Entries supplied
·····

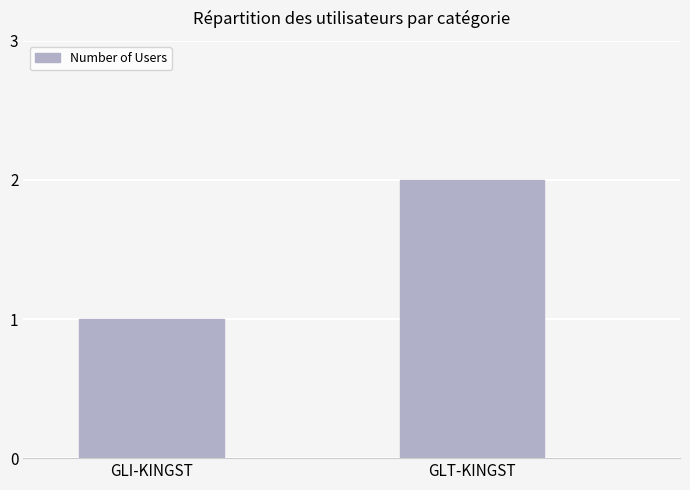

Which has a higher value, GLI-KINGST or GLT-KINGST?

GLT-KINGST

·····

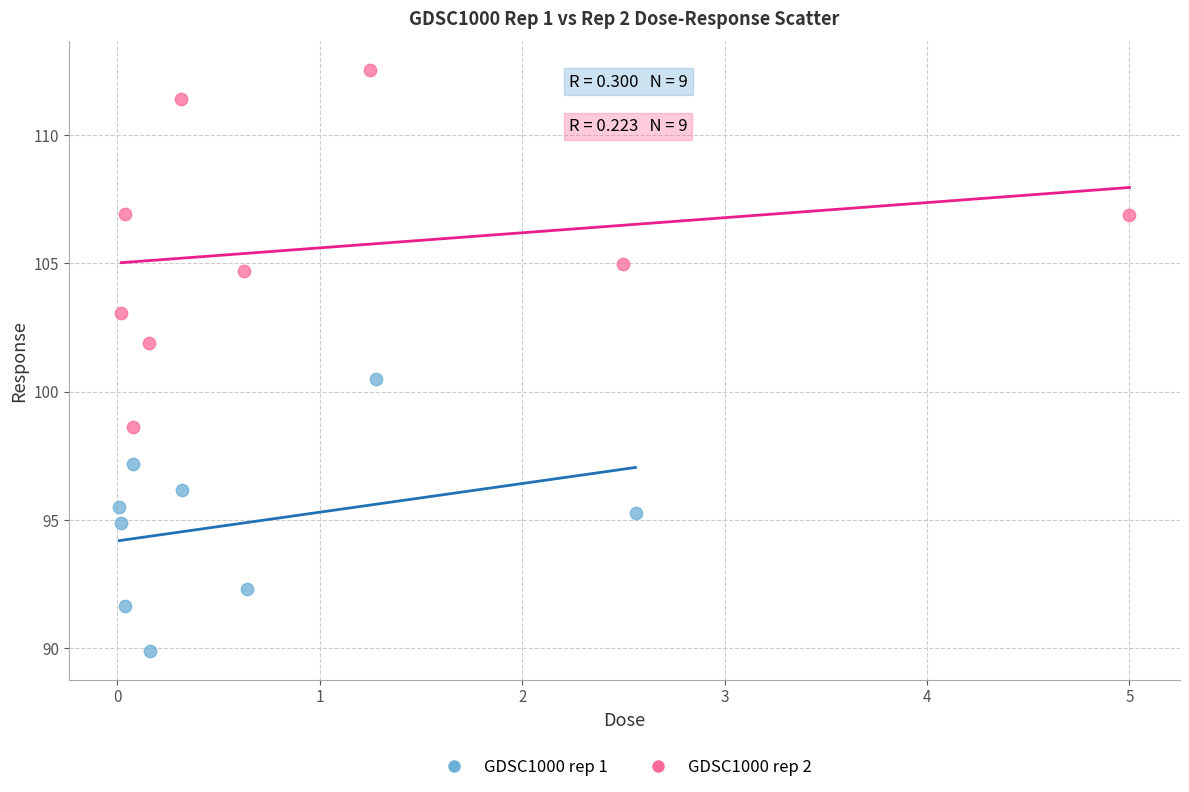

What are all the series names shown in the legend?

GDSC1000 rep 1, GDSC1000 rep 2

·····

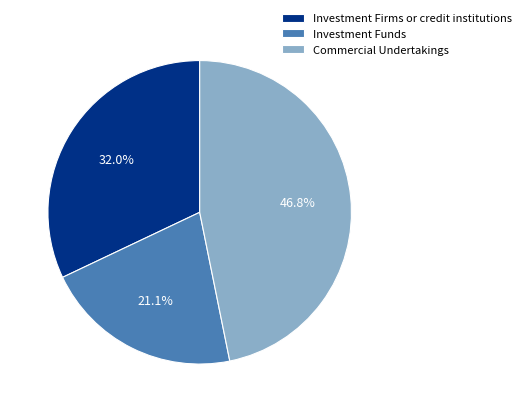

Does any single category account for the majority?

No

·····

Exercise
Pick out and copy each line of the records above that contains the string "KINGST". Case counts.

Solution to the exercise
Which has a higher value, GLI-KINGST or GLT-KINGST?
GLT-KINGST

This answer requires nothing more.